About this exercise – Filter these entries down to lines holding "each".

Segment Start: Records provided

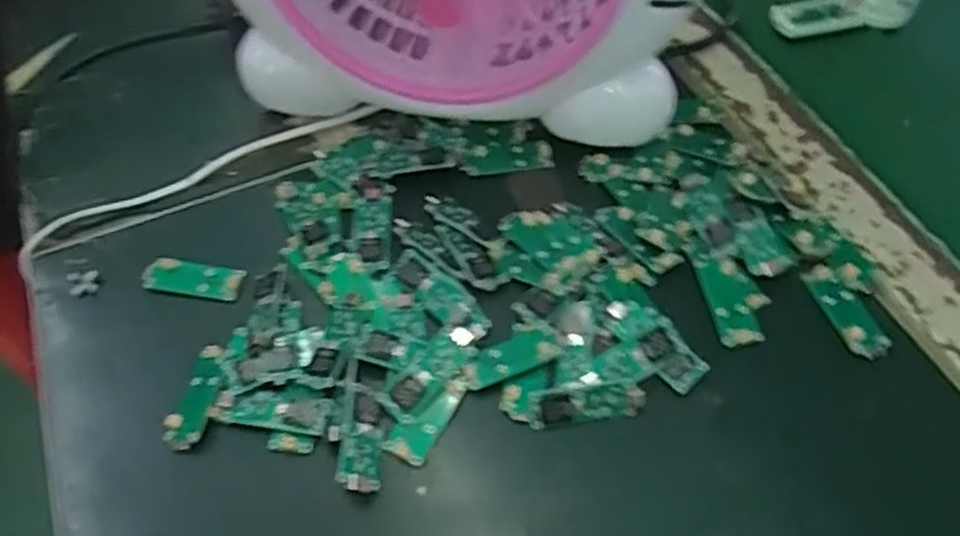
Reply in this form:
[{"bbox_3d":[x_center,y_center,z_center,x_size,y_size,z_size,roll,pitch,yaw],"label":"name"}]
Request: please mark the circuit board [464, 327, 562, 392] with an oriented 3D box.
[{"bbox_3d":[0.014,0.042,0.358,0.048,0.004,0.020,-21,58,-10],"label":"circuit board"}]

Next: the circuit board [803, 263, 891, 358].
[{"bbox_3d":[0.181,0.021,0.370,0.019,0.005,0.052,-19,58,-8],"label":"circuit board"}]

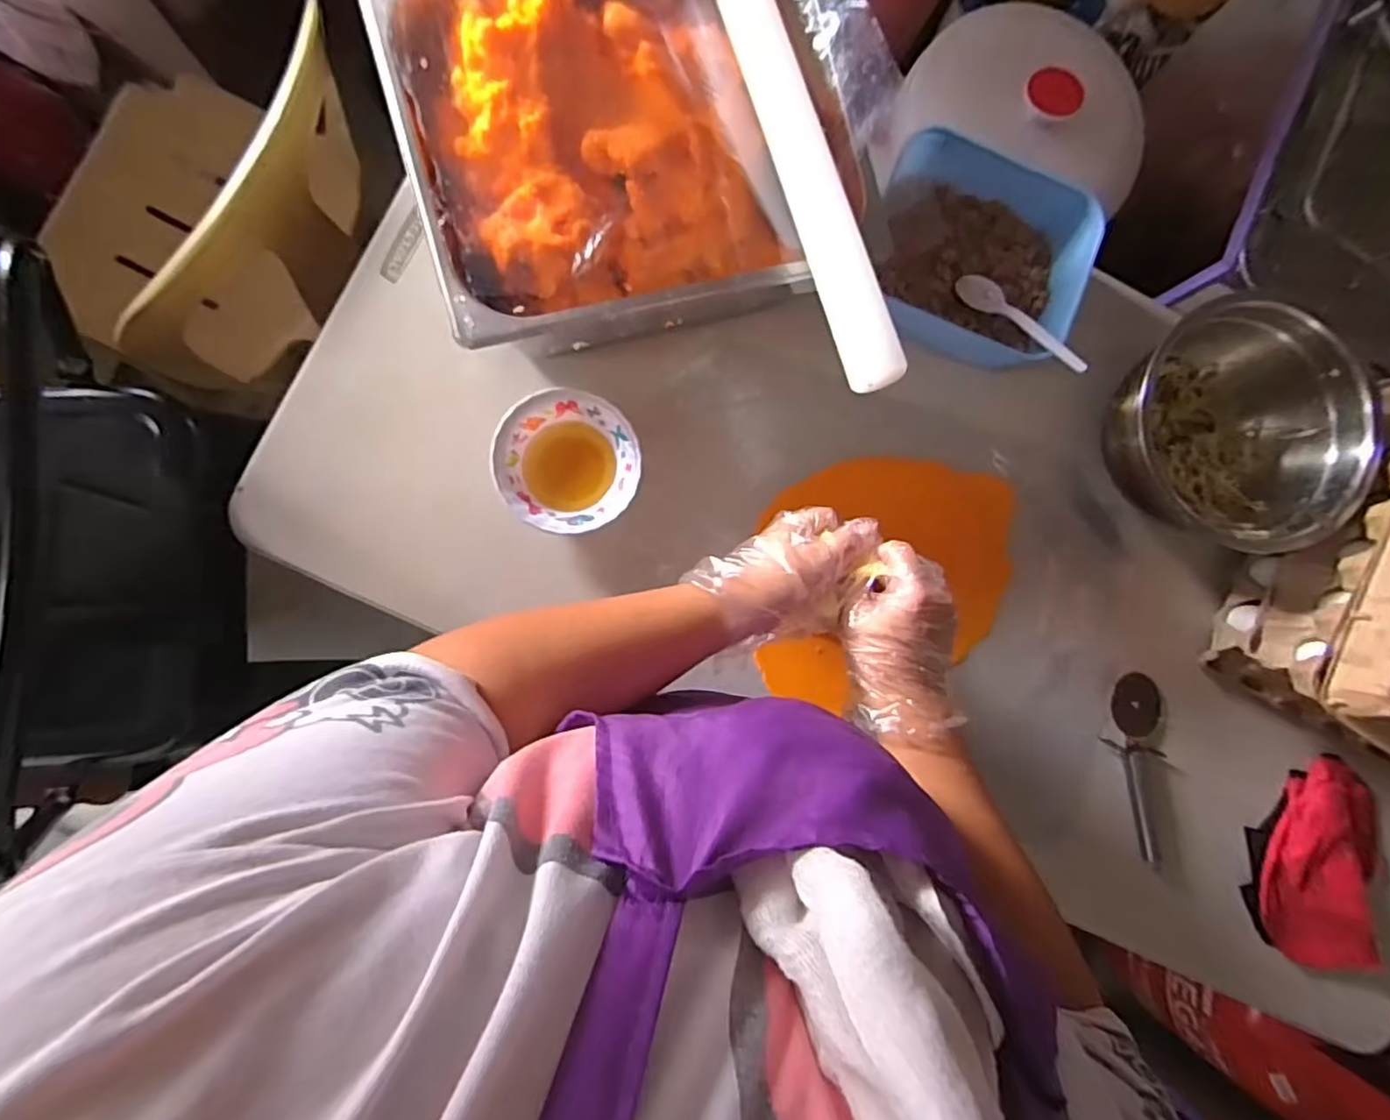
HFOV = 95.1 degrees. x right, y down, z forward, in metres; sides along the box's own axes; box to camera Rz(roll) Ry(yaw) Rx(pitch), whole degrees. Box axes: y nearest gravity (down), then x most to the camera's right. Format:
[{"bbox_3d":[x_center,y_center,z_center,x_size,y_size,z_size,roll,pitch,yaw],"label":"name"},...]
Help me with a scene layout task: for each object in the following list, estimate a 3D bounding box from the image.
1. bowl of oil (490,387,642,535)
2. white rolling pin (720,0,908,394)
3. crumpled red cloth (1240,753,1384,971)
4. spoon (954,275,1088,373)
[{"bbox_3d":[-0.112,-0.082,0.567,0.118,0.069,0.117,0,87,-7],"label":"bowl of oil"},{"bbox_3d":[0.078,-0.282,0.453,0.034,0.034,0.334,-16,85,-7],"label":"white rolling pin"},{"bbox_3d":[0.605,0.296,0.616,0.129,0.025,0.195,4,87,-7],"label":"crumpled red cloth"},{"bbox_3d":[0.293,-0.216,0.573,0.024,0.013,0.146,-31,61,-7],"label":"spoon"}]

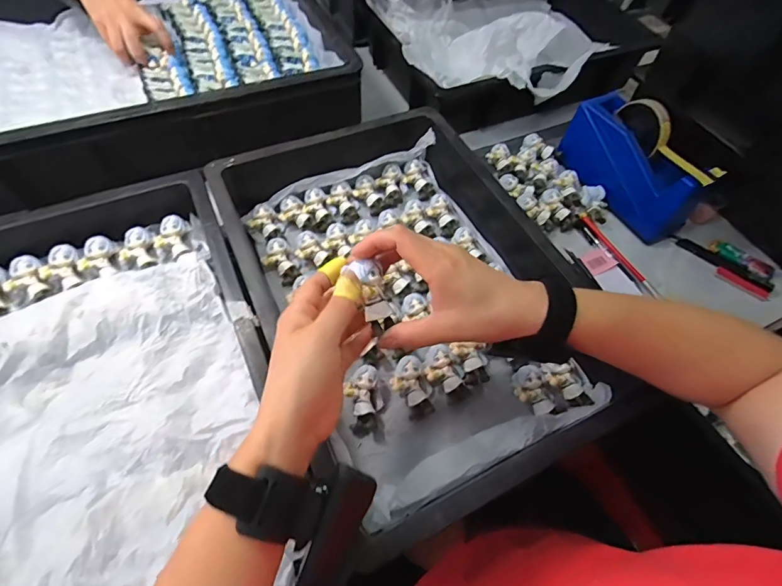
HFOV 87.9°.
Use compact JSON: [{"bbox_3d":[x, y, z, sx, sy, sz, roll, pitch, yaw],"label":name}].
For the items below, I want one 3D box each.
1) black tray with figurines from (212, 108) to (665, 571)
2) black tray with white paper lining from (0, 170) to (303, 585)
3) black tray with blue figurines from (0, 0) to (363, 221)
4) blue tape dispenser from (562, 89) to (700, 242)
[{"bbox_3d":[0.019,-0.017,0.462,0.306,0.087,0.458,-21,62,-16],"label":"black tray with figurines"},{"bbox_3d":[-0.266,0.095,0.348,0.310,0.075,0.440,-20,62,-15],"label":"black tray with white paper lining"},{"bbox_3d":[-0.382,-0.335,0.600,0.570,0.098,0.382,-20,62,-16],"label":"black tray with blue figurines"},{"bbox_3d":[0.332,-0.179,0.567,0.058,0.096,0.203,-20,62,-15],"label":"blue tape dispenser"}]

Segment End: Records provided

Exercise answer –
Help me with a scene layout task: for each object in the following list, estimate a 3D bounding box from the image.
For the items below, I want one 3D box each.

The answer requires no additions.